A new case of Brucellosis has been found in a northwestern Wyoming beef cattle herd nearly a month after another herd was discovered with the disease.
The Wyoming State Veterinary Laboratory and the National Veterinary Services Laboratory notified Wyoming state veterinarian, Dr. Jim Logan, of a new case of brucellosis. A press release from the Wyoming Livestock Board on Nov. 13 revealed that both labs serologic testing showed reactor levels in five cattle from one herd.
The cattle herd is located in Teton County, which is part of the Wyoming Brucellosis Designated Surveillance Area (DSA), a region that surrounds Yellowstone National Park in the northwest region of the state.
Additional testing, including bacterial cultures, will be conducted to confirm serology results.
The owner of the infected cattle is getting assistance from Logan, and assistant state field veterinarian, Dr. Thach Winslow, to determine risk levels and conduct an epidemiologic investigation.
The infected herd is currently under quarantine as the investigation proceeds. No sexually-intact cattle can be moved until the herd has been cleared by a complete risk assessment and appropriate Brucellosis testing is conducted.
There appear to be no additional herds epidemiologically impacted by this most recent Brucellosis infection, Logan says.
In early October another case of Brucellosis was confirmed in Park County when three cattle tested positive for the disease. The cases in Teton and Park County do not have any epidemiologic links.
Brucellosis is a bacterial disease that can cause cattle, elk and bison to abort their pregnancies, typically late term.

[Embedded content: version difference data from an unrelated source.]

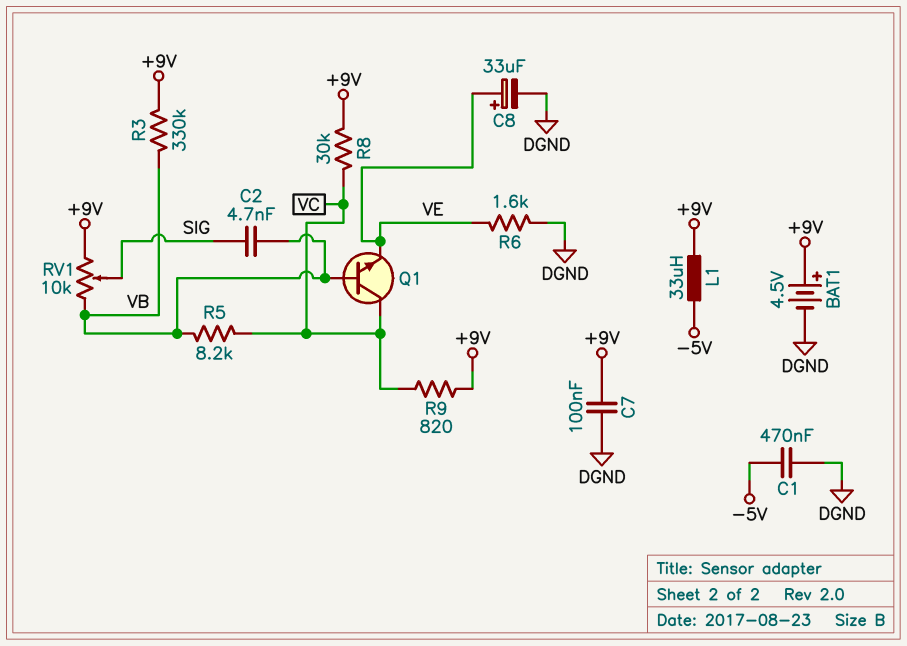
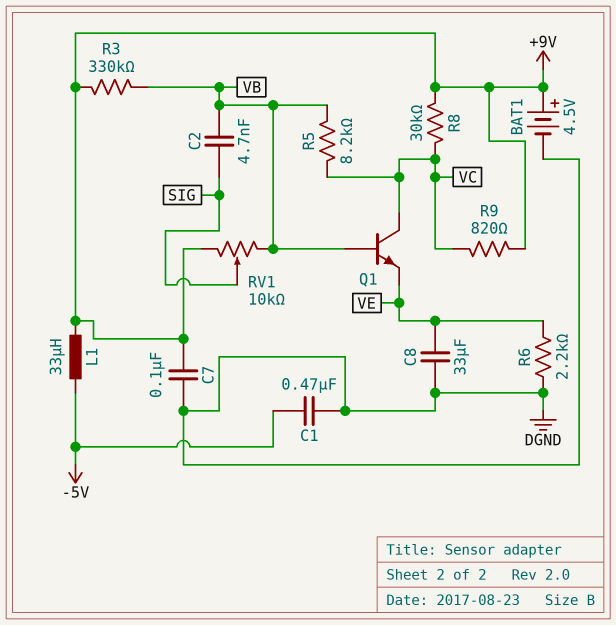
C8: 33uF (plus VE, minus DGND) -> 33uF (DGND, VE)
R6: 1.6k (DGND, VE) -> 2.2k (DGND, VE)

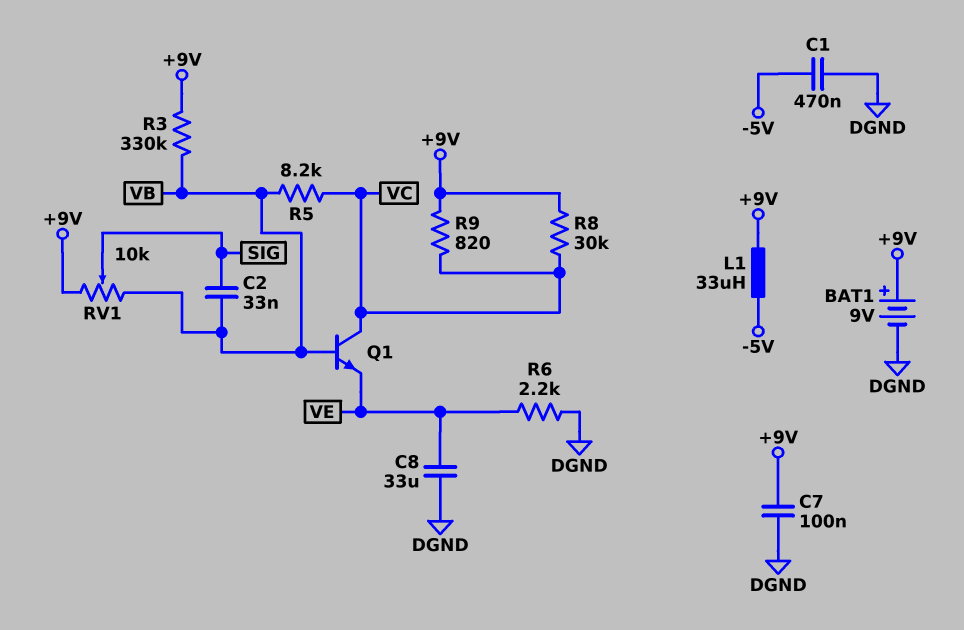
BAT1: 4.5V (plus +9V, minus DGND) -> 9V (plus +9V, minus DGND)
C2: 4.7nF (SIG, VB) -> 33nF (SIG, VB)

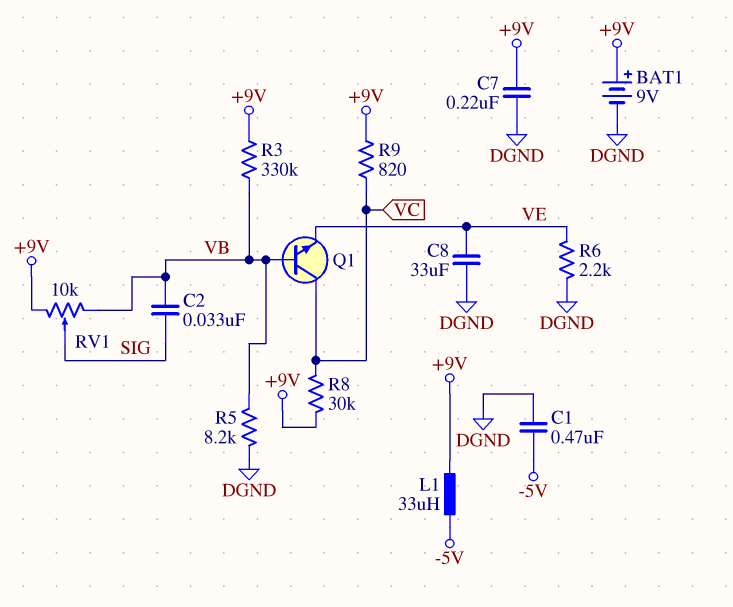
C7: 100nF (+9V, DGND) -> 220nF (+9V, DGND)
R5: 8.2k (VB, VC) -> 8.2k (DGND, VB)

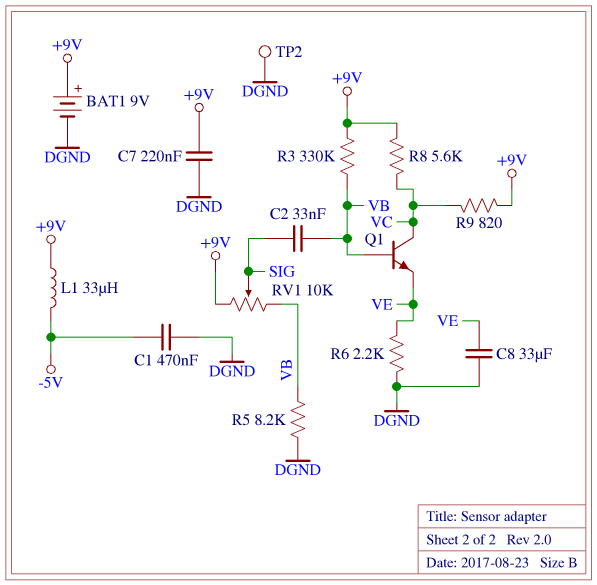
R8: 30k (+9V, VC) -> 5.6k (+9V, VC)
TP2: none -> test point (DGND)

Since 1988, all of Wyoming’s Brucellosis cases have been determined to have been caused by transmission from infected wildlife to cattle or domestic bison. The last cases in Wyoming were found in late 2015 and the last affected herd was released in June of 2017.
A large portion of Yellowstone National Park is located in Park County where there are large populations of wild bison and elk.